------ Quoted passage ------

How can engaged global citizens help develop their ideas, amplify their voices and take action? How should engaged global citizens reach out to national governments, and to each other, to help address today´s global issues?
People & Planet teamed up with openDemocracy.net, the leading independent website on global affairs, to give you the chance to have your say.
The judging panel met on 9 March 2007 and included:
- Tom Chance, People & Planet Management Committee member
- Isabel Hilton, Editor of openDemocracy
- Becky Hogge, Executive Director of the Open Rights Group
- Stephen Hopgood, Lecturer in International Politics at SOAS
- Anne-Marie O’Reilly, Communications Intern at People & Planet
The overall standard of the entries was impressive, with particularly strong entries from Colin Rowlands (aged 21), Shanahaz Ahmed (aged 15) and David Lawson (aged 17).
The winning entry was from Dave Cullen of the Oxford Brookes P&P group.
Have your say
Excerpts from several of the essays are published below. Have a look, download and read your favourite pieces of writing and get talking on the P&P network web forum.

------

> [Task A]: Who submitted the winning essay, according to the competition announcement?
> [Task B]: Why did People & Planet team up with openDemocracy.net, according to the competition announcement?
> [Task C]: Pick up the competition announcement after its final sentence and carry it further.

------ Data records ------

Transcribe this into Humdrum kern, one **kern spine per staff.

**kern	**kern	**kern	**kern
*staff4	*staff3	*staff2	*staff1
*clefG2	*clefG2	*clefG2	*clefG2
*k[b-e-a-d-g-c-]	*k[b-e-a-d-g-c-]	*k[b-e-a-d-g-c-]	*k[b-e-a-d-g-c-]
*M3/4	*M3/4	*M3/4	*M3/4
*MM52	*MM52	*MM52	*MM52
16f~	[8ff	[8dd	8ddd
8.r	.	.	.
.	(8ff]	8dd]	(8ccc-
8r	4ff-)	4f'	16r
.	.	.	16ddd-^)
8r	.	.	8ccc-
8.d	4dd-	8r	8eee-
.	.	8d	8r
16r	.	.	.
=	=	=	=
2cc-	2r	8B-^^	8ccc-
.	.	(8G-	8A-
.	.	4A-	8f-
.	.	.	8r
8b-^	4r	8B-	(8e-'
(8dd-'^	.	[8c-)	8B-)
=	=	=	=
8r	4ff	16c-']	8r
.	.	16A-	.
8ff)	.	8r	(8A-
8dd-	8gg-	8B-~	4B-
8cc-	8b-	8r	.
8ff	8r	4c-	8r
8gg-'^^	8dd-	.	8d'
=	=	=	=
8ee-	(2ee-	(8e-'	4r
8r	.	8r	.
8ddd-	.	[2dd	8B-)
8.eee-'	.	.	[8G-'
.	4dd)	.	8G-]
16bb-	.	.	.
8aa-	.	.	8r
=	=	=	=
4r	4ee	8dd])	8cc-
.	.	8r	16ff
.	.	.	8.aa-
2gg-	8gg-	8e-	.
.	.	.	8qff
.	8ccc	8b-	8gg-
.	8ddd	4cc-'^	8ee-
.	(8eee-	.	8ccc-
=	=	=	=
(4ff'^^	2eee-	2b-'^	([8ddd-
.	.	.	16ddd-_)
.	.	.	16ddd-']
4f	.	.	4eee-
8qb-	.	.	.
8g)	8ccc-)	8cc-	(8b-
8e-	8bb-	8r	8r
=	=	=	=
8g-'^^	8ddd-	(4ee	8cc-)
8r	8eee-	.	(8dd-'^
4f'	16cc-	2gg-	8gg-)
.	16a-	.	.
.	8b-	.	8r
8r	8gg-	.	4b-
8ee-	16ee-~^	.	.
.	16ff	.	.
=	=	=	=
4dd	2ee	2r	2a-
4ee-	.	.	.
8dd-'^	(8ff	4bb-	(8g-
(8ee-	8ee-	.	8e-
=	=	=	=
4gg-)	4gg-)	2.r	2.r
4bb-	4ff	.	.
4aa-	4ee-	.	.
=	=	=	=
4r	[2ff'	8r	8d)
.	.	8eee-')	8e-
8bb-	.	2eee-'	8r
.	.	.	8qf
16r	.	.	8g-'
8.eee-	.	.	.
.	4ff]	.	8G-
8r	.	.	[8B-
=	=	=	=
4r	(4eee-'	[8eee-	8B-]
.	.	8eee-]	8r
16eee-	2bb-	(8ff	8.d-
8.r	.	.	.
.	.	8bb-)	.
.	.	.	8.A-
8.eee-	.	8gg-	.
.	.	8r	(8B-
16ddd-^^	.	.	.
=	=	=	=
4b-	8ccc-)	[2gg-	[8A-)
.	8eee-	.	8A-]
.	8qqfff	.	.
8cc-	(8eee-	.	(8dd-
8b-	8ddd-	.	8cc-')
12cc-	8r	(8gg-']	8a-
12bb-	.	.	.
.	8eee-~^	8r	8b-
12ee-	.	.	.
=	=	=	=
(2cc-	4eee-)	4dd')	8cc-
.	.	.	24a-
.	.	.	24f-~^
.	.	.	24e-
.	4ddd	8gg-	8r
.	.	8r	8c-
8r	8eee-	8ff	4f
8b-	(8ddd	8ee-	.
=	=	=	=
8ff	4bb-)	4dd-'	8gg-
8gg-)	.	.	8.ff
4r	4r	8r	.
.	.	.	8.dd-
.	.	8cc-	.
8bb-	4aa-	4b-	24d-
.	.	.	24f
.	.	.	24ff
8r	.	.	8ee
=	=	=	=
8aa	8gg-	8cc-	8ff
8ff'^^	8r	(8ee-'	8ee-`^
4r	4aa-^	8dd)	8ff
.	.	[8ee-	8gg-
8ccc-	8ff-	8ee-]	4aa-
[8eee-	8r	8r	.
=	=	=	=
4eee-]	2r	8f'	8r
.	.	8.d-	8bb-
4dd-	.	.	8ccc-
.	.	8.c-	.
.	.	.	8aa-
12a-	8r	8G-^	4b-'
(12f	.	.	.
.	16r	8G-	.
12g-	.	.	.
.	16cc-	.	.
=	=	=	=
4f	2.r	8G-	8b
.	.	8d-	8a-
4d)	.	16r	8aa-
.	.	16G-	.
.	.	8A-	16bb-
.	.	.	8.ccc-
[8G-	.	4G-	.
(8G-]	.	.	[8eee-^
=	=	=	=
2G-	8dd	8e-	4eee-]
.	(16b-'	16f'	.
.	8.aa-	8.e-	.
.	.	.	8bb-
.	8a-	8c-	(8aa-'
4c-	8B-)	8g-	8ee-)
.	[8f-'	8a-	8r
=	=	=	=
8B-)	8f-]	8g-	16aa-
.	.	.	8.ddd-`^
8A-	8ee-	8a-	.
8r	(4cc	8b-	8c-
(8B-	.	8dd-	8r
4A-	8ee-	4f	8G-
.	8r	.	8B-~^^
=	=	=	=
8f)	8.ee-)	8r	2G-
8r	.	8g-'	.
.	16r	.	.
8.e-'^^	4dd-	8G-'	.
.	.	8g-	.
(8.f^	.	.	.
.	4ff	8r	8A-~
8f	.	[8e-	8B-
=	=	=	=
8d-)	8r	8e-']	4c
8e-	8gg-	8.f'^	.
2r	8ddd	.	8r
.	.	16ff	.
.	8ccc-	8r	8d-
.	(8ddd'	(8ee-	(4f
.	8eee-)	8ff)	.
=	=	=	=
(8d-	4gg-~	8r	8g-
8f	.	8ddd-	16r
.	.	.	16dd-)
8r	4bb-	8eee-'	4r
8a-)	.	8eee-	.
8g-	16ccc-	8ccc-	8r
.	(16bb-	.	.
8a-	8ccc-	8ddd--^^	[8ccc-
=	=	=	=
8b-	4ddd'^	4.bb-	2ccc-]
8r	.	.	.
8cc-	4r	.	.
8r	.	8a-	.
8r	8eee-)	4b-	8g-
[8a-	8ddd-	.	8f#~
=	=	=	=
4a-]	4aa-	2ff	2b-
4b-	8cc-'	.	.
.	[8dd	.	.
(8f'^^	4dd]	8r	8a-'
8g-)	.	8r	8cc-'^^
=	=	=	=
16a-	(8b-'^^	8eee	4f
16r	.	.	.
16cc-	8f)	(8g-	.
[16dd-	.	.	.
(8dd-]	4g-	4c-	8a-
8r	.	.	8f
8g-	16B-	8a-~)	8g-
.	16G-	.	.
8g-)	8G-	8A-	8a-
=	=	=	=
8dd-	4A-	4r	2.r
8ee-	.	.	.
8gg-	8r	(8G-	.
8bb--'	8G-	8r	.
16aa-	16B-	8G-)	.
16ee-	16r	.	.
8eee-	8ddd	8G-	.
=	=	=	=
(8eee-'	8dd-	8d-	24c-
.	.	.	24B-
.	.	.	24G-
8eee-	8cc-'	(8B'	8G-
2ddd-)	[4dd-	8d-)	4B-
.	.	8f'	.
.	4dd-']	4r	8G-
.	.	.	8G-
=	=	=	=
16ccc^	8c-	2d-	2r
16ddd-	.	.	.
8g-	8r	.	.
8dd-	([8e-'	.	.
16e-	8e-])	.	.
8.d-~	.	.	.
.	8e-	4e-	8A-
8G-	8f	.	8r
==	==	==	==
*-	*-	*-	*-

------

> [Answer A]: Dave Cullen of the Oxford Brookes P&P group submitted the winning essay.

> [Answer B]: People & Planet joined with openDemocracy.net, which the announcement calls the leading independent website on global affairs, to give people the chance to have their say on how engaged global citizens can develop their ideas, amplify their voices and take action.

> [Answer C]:
Winning entry: Dave Cullen
It´s not easy being a global citizen. In 1948, following his experience as an airman in the pacific theatre of World War Two, Gary Davis interrupted the UN General Assembly with a number of friends in tow, and called for world government. As a backup, he called upon individuals to declare themselves world citizens. Never a man to issue edicts and then fail to act upon them, he renounced his American nationality and he has spent the intervening years trying to promote the idea of world citizenship — mainly by distributing `World Passports´, and travelling the world himself attempting to persuade countries to accept them… clearly the line between being an active global citizen, and becoming a crank, is thin and indistinct.
- Read the winning entry on the openDemocracy website.
- Join the debate on the P&P network web forum.
Runner up: Colin Rowlands
The crucial point is this; the most effective way to eliminate the damage that some businesses do isn´t to try to convert the business leaders to your way of thinking but to become a business leader yourself. Just think about what you could do if you were in Bill Gates´ position… I do not believe that the tide of globalisation can be stopped. Nor do I believe that we should try to stop it. Any success would only lead to even greater poverty and suffering. However, this does not imply that we cannot influence it. Those who do have influence are truly global citizens.
- Download the runner up’s entry.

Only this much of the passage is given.